Oggi sappiamo che se vogliamo ritrovare quell’equilibrio, riducendo gli sprechi e l’inquinamento, dobbiamo riportare la Natura al proprio posto, ridare alle diverse specie le proprie terre e stimolare la rinascita degli ecosistemi.  

Afforestt si impegna con questo nuovo progetto trasformare una città densamente popolata, esausta e stremata, imprigionata nella sua decadenza, in una nuova splendida e fiorente città verde, allineata naturalmente alle proprie esigenze, in grado di autorigenerarsi e di mantenersi florida e armonica negli anni. 

Questa nuova tendenza filosofica verso le urban city vede l’uomo vicino ai propri limiti esistenziali, fermo su punto dal quale non può più procedere, ma solo tornare indietro, ripristinare, rigenerare, riportare tutto come lo aveva trovato, perché già, in se, perfetto. 

Un uomo che danza armonioso con la vita e le sue creazioni, che si muove ad un tempo universale, che cresce in proporzione all’ambiente che lo circonda, e non inversamente come sta facendo adesso. 
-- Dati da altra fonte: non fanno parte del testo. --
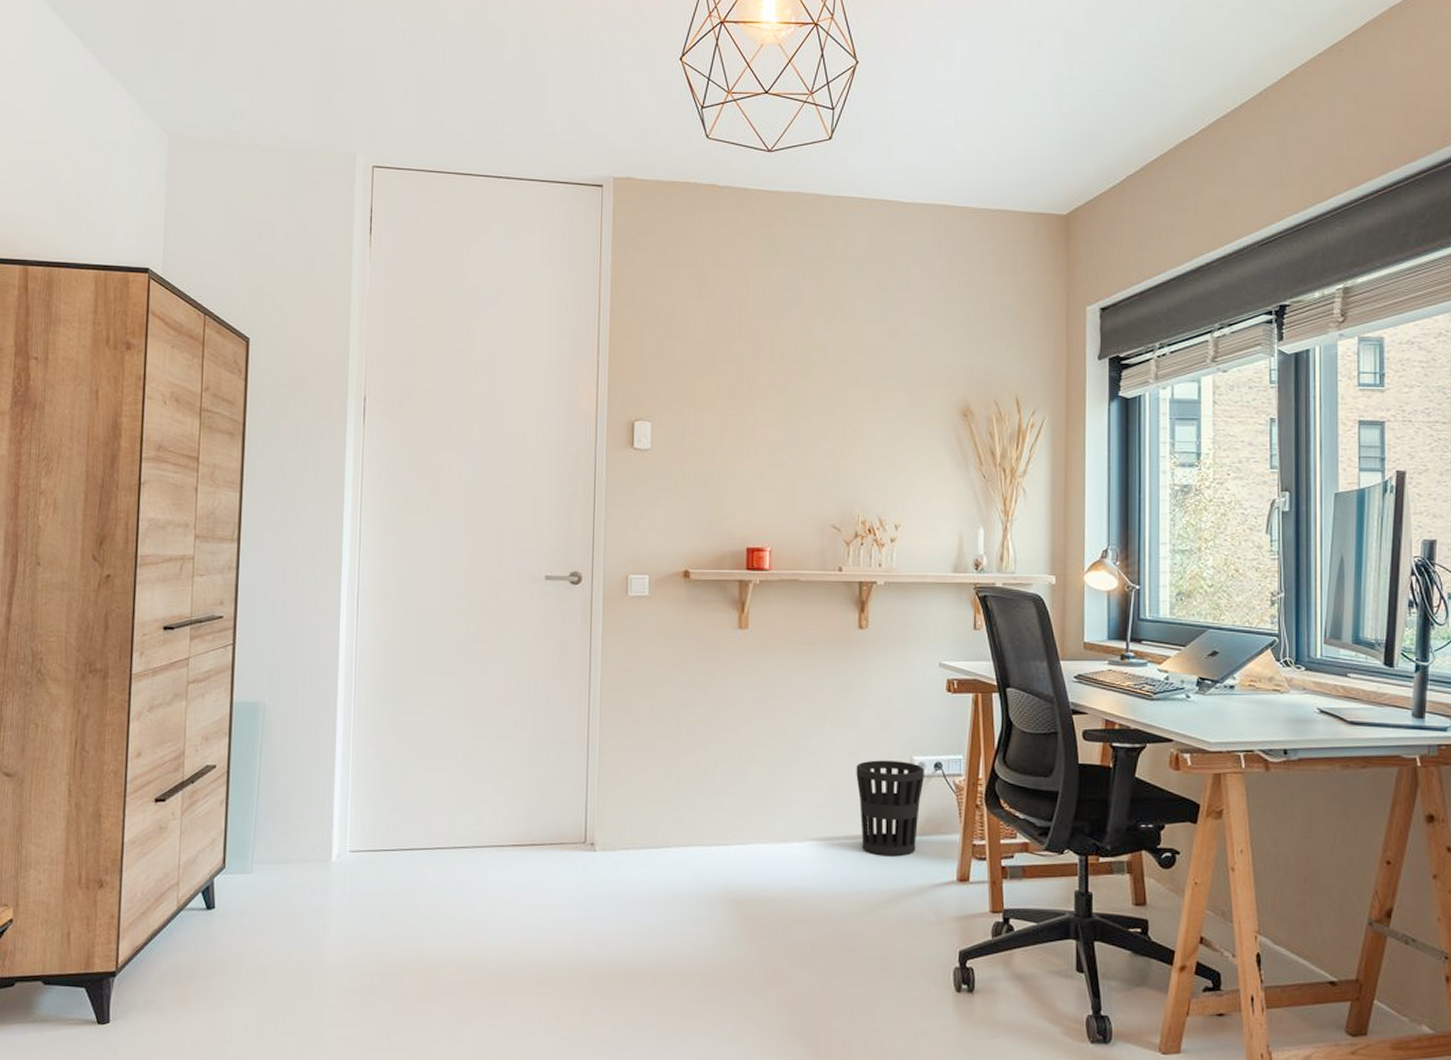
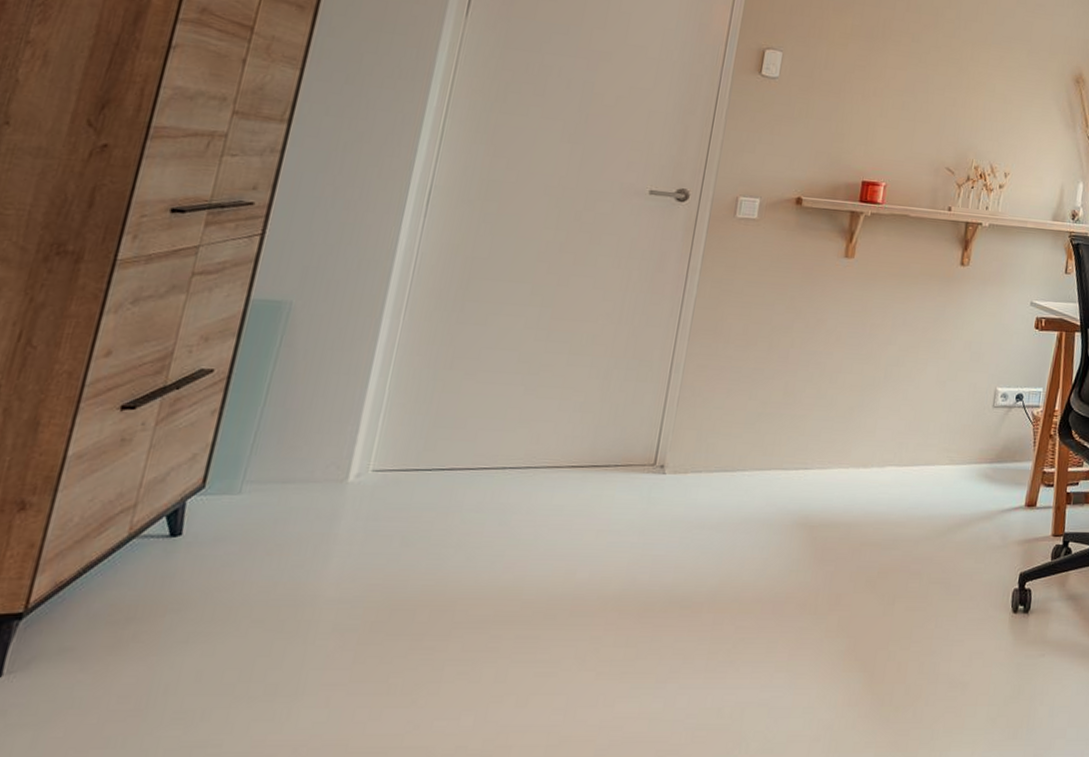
wastebasket: present [856,760,924,857] -> none [939,390,1007,483]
La globalizzazione e l’industrializzazione hanno fallito, portando degrado, inquinamento, spreco, ma soprattutto allontanandoci dal rispetto e dalla consapevolezza della necessità di un’armonia tra uomo e Natura; una relazione necessaria, questa, non solo per motivi chiaramente fisiologici, ma anche e soprattutto filosofici. 

Abbiamo creduto di poter manipolare e malleare tutto a nostra volontà e necessità; che tutto era là apposta per noi e per le nostre esigenze, abbiamo preso illimitatamente senza restituire nulla. 

Non si può raccogliere una conchiglia dal mare e pensare che a casa sia altrettanto bella, perché la bellezza è un’armonica sinfonia vibrazionale dove tutto si presenta perfettamente intonato a tutto il resto, dove le singole cose non hanno senso se non nel loro complesso.

Così questi progetti diventano ideali, e ci lasciano sognare un futuro florido, armonioso, dove saremo ancora in grado di emozionarci.

E’ sorprendente come finalmente siamo giunti ad un risveglio contemporaneamente imprenditoriale, sociale ed urbanistico, dove preservazione e ripristinazione diventano le chiavi di accesso ad un nuovo mondo, sia in termini di riduzione di sprechi ed energia, sia in termini di rispetto ed armonia con la Natura.

“La via più chiara verso l’Universo è attraverso una foresta selvaggia.”